Une chose est certaine, Julia Ducourneau ne nous aura pas laissés indifférents. Son approche artistique et dramatique à un sujet extrême et souvent tabou à le mérite de diviser son audience. Ironiquement, cette polarité est ici de grande qualité car la réalisatrice aura tout de même su donner un goût presque digeste à un sujet décidément indigeste.

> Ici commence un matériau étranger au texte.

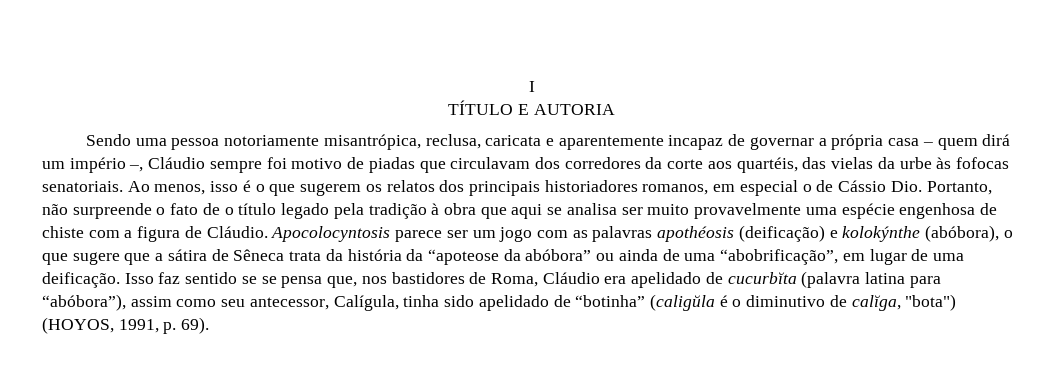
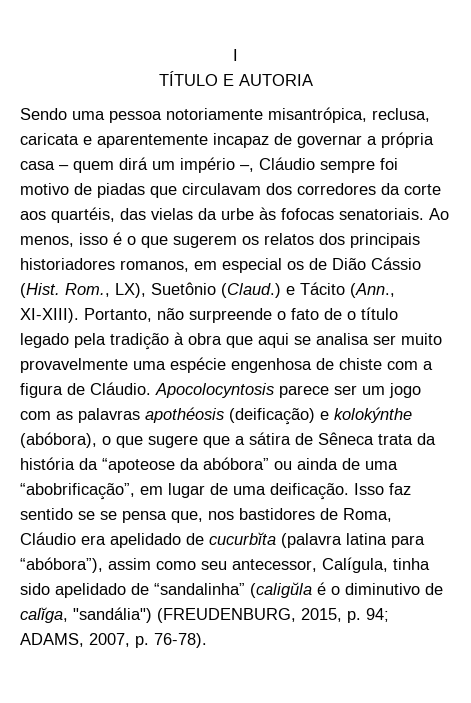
[802,180,922,192] o de Cássio Dio. -> [287,257,421,270] [20,282,395,298] [20,308,79,323] os de Dião Cássio (Hist. Rom., LX), Suetônio (Claud.) e Tácito (Ann., XI-XIII).
[575,295,646,307] “botinha” -> [154,583,245,595] “sandalinha”
[905,294,957,311] [42,317,210,334] "bota") (HOYOS, 1991, p. 69). -> [73,607,389,623] [20,633,207,648] "sandália") (FREUDENBURG, 2015, p. 94; ADAMS, 2007, p. 76-78).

Le film se présente en tant que drame-horrifique. « Drame » d’abord car l’histoire est fondée sur l’idée du « coming-of-age », un genre qui s’intéresse a la progression et a la transition d’adolescent a adulte. C’est d’ailleurs un sujet qui s’intéresse souvent aussi à l’éveil sexuel, une dimension dont Ducourneau se sert habilement et qui sera très importante pour l’histoire et l’intégration de sujets plus sombres dans un milieu scolaire. La réalisatrice nous fait grâce de sa créativité parfois nauséabonde pour nous plonger dans un univers macabre et insalubre. Le film déborde d’idées narratives pour nous immerger dans son histoire et donc la réalité de la protagoniste. Il faudra d’ailleurs reconnaître le talent des acteurs toujours charismatiques et attachants qui permettent au film de garder un certain pragmatisme malgré ses traits grotesques.
Étant étroitement lie à l’exploration psychologique et sexuelle de la protagoniste, la partie horrifique du film s’installe lentement et plutôt habilement. Cette découverte de soi-même et l’idée d’aliénation de son propre corps est exactement dans le sujet du body-horror. La douloureuse scène des démangeaisons sert d’ailleurs d’introduction et de présentation au cannibalisme qui prendra place plus-tard. Tout comme dans les films de Cronenberg où le protagoniste est saisi d’un fléau physique souvent pour représenter un fléau moral, Ducourneau nous avertit d’un danger imminent au travers de rougeurs sur la peau de sa protagoniste. Cette ancre narrative efficace n’est cependant pas complètement utilisée, la réalisatrice choisit plutôt de s’intéresser a la relation de la protagoniste avec sa sœur, un choix déconcertant étant donné l’asymétrie et l’inconsistance de leur amitié. Le personnage qui aurait pu servir de point de référence pour l’audience est finalement ambigu, sert t-il de contraste? Ou de mirroir moral? Il est donc dur de savoir si la protagoniste s’est acceptée à l’issue de l’histoire. D’autant plus que la sœur finit par être incarcérée, n’a-t-elle pas vécu la même histoire que sa petite sœur?
Le « character-study » est donc inabouti et maladroit. Un élément qui sert pourtant de fondation au récit. Et, bien que certains (et moi y-compris) diront que l’ambiguïté est essentielle à l’histoire, on se retrouve ici avec une ambiguïté qui est elle-même ambiguë. Rappelons-le, l’horreur de l’histoire découle des découvertes de plus en plus macabres de la protagoniste concernant son identité. Mais cette recherche ne mène nulle part. On ne sait pas ce qu’elle accomplit et ses résultats sont inexploités. Malgré cela la bande-son est efficace, et illustre bien cette dichotomie dont notre protagoniste est victime. La réalisation exploite ce détail et se donne à cœur joie d’en dépeindre un portrait coloré et souvent caricatural: la scène devant le miroir par exemple. C’est ce qui fait le charme et finalement aussi la démise du film. La caricature n’est pas toujours une mauvaise chose, elle est d’ailleurs très efficace dans l’introduction du film avec le bizutage qui sert à installer cette ambiance inhospitalière. Cependant un peu plus de subtilité aurait certainement aidé l’histoire. Revenons à cette scène du miroir, bien qu’elle soit bien exécutée le choix de musique illustre bien la caricature dépeinte sous nos yeux. Grossière et risquée, la rappeuse parle ouvertement de nécrophilie et de cannibalisme révélant involontairement l’intrigue à venir.
C’est donc avec un peu de déception qu’on finit le film, malgré un plan final très efficace qui marque efficacement les esprits et sert de but à cette recherche que mène la protagoniste le film se finit avec trop de questions et décidément trop peu de réponses sur la future de Justine. L’écriture est présente et belle mais l’exécution reste à désirer et méritait d’être plus focalisée sur les éléments essentiels de l’histoire. Les détails et la créativité sont certes, admirables, mais auraient été bien plus efficaces avec un peu de retenu et une direction narrative plus claire.